Analysis of the dynamical behaviour of turbocharger rotors supported in ball bearings

Turbochargers are essential elements in the downsizing concept of recent combustion engines. One major development objective is to raise the maximum rotor speed to either increase the air-mass flow or decrease the design size. This causes, among mechanical strength issues, inadequate subsynchronous vibrations known as fluid-whirl and fluid-whip for turbochargers equipped with journal bearings. Another disadvantage of commonly used journal bearings is the rather high friction loss, which is a significant design parameter. To overcome these problems ball bearings concepts are most suitable for advanced designs.
In that context, the simulation of the rotor including the non-linear effects of ball bearings, (with additional squeeze film damper to assure sufficient damping) is essential for an apriori analysis of the system’s dynamics. For that purpose, a dynamic model of the ball bearings including the contact dynamics between the balls, the inner and outer bearing raise and the cage was established and is investigated in detail.

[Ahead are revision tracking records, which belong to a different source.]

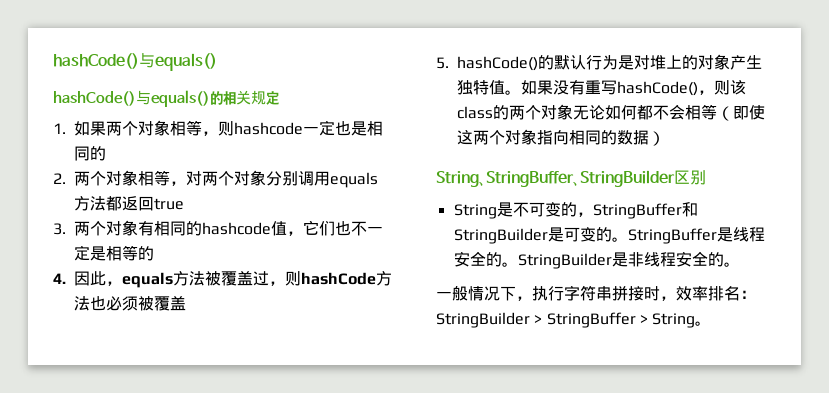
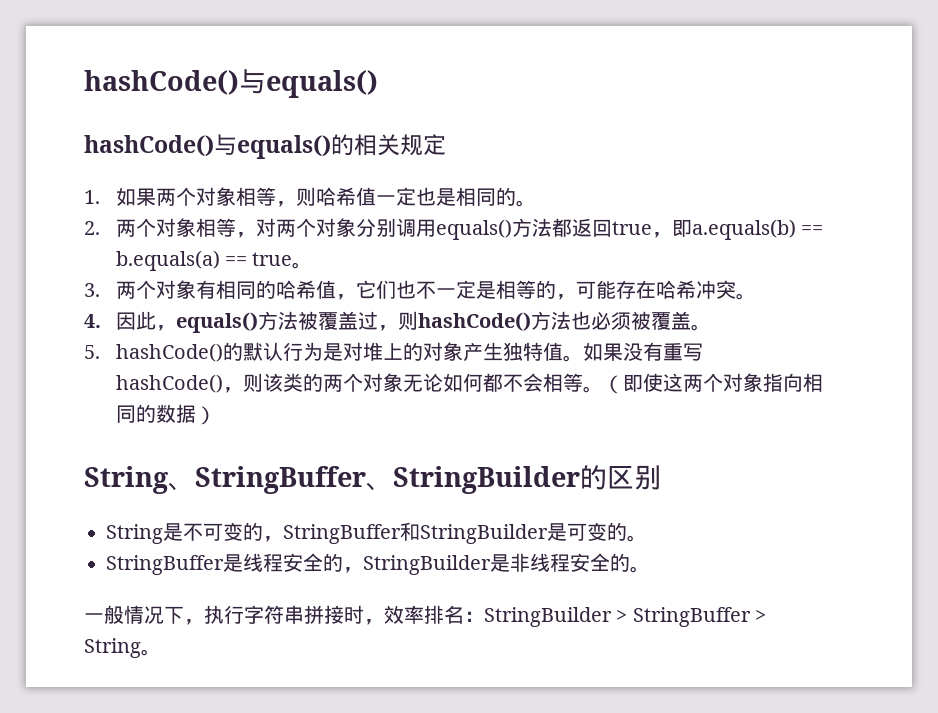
[234,122,303,135] hashcode -> [315,187,376,206] 哈希值
(106, 153) none -> [515,200,536,207] 。
[330,172,378,188] equals -> [435,219,512,240] equals()
(184, 204) none -> [651,219,824,240] [115,250,313,271] ，即a.equals(b) == b.equals(a) == true。
[202,222,271,235] hashcode -> [275,280,316,299] 哈希
(154, 253) none -> [555,280,756,300] ，可能存在哈希冲突。
[122,272,173,288] equals -> [175,312,258,333] equals()
[301,272,376,285] hashCode -> [417,312,531,331] hashCode()
(186, 303) none -> [690,324,711,331] 。
[457,106,493,119] class -> [282,373,303,392] 类
(717, 112) none -> [582,386,603,393] 。
(675, 178) none -> [580,465,607,490] 的
(628, 239) none -> (647, 538) //
[501,262,518,267] 。 -> [343,567,363,573] ，

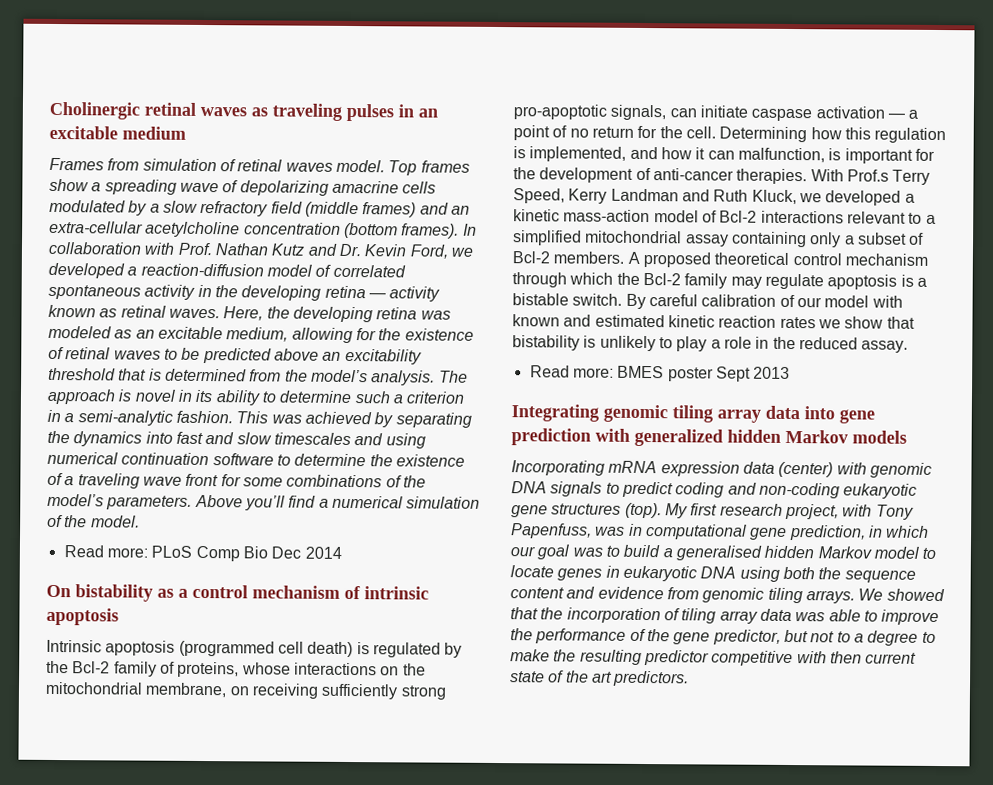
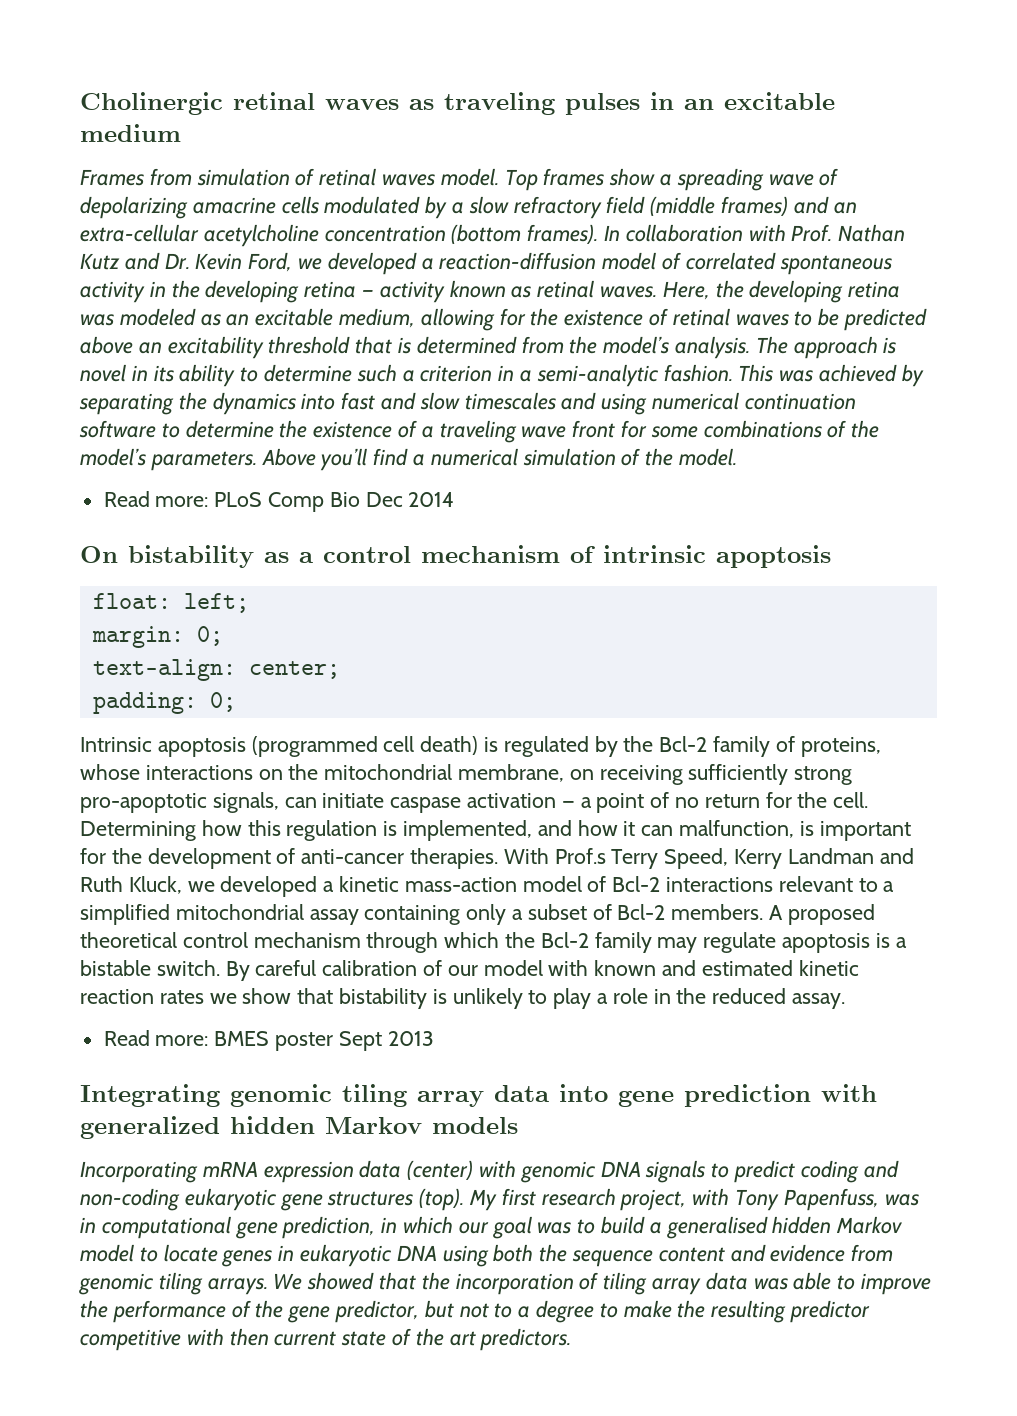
(119, 616) none -> [92,593,249,613] [91,626,223,648] [92,659,340,681] [92,692,236,714] // float: left; // margin: 0; // text-align: center; // padding: 0;

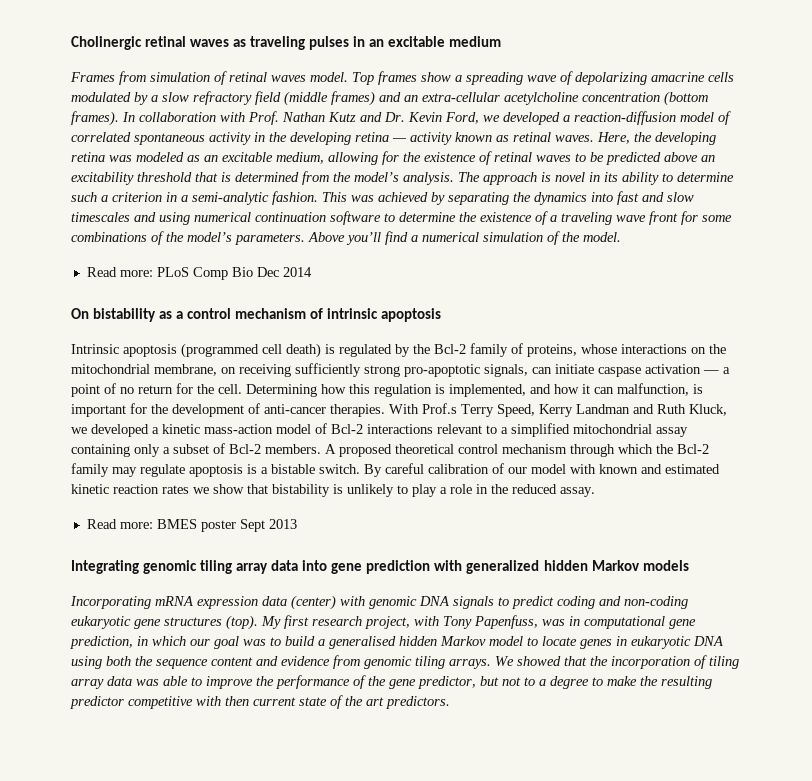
[92,593,249,613] [91,626,223,648] [92,659,340,681] [92,692,236,714] // float: left; // margin: 0; // text-align: center; // padding: 0; -> (442, 315) none

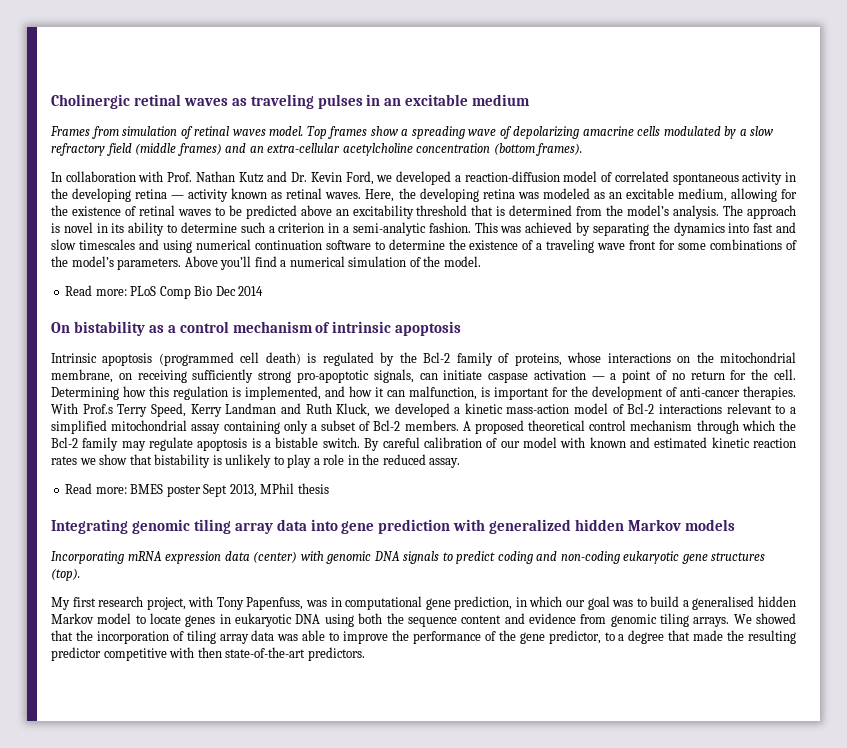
(119, 118) none -> (583, 149) //
[268,519,297,529] 2013 -> [229,483,329,497] 2013, MPhil thesis
(258, 622) none -> (80, 574) //
[480,676,521,686] but not -> (601, 637) none
[592,676,637,686] to make -> [668,630,724,641] that made
[253,695,384,709] current state of the art -> [225,647,306,658] state-of-the-art

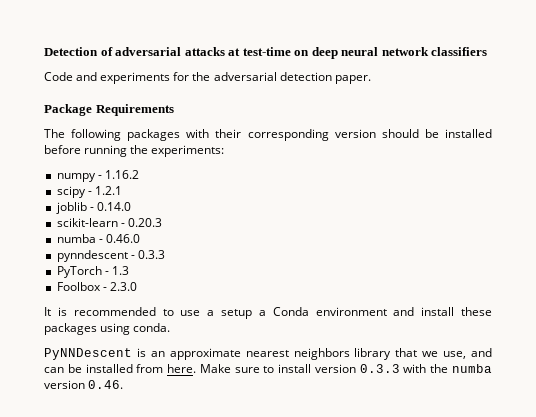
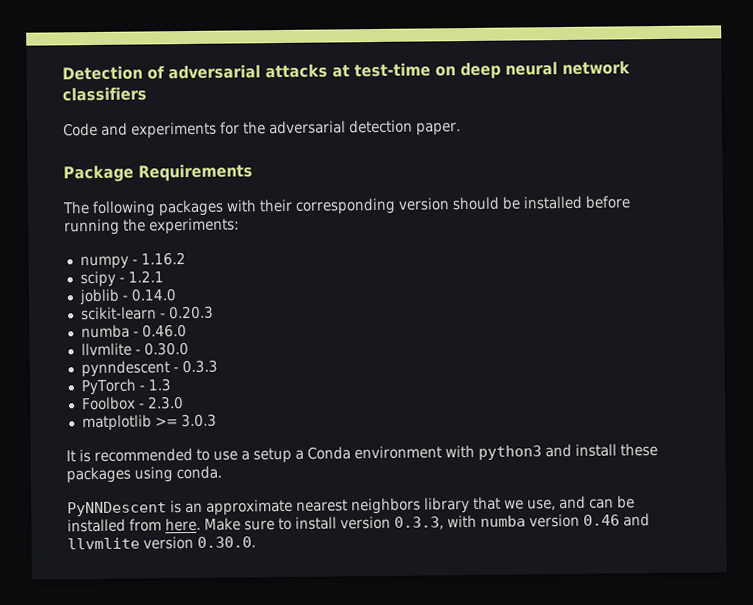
(140, 238) none -> [80,342,189,357] // llvmlite - 0.30.0
(137, 286) none -> [81,413,217,432] // matplotlib >= 3.0.3
(387, 311) none -> [445,444,542,460] with python3
[359,364,493,373] [44,380,124,389] 0.3.3 with the numba version 0.46. -> [394,513,650,530] [67,535,256,550] 0.3.3, with numba version 0.46 and llvmlite version 0.30.0.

The ball bearings and the squeeze film dampers are implemented with high modelling depth, taking into account all relevant design parameters like initial load, contour of the ball bearings, seals of the squeeze film damper etc.. The system’s eigenbehaviour is investigated using a non-linear and a linearized approach for the stiffness and damping properties of the bearings.
Finally, the results in term of time dependent rotor displacements (under a given rotational frequency of the turbocharger) are examined and compared with measurements to validate the simulation model.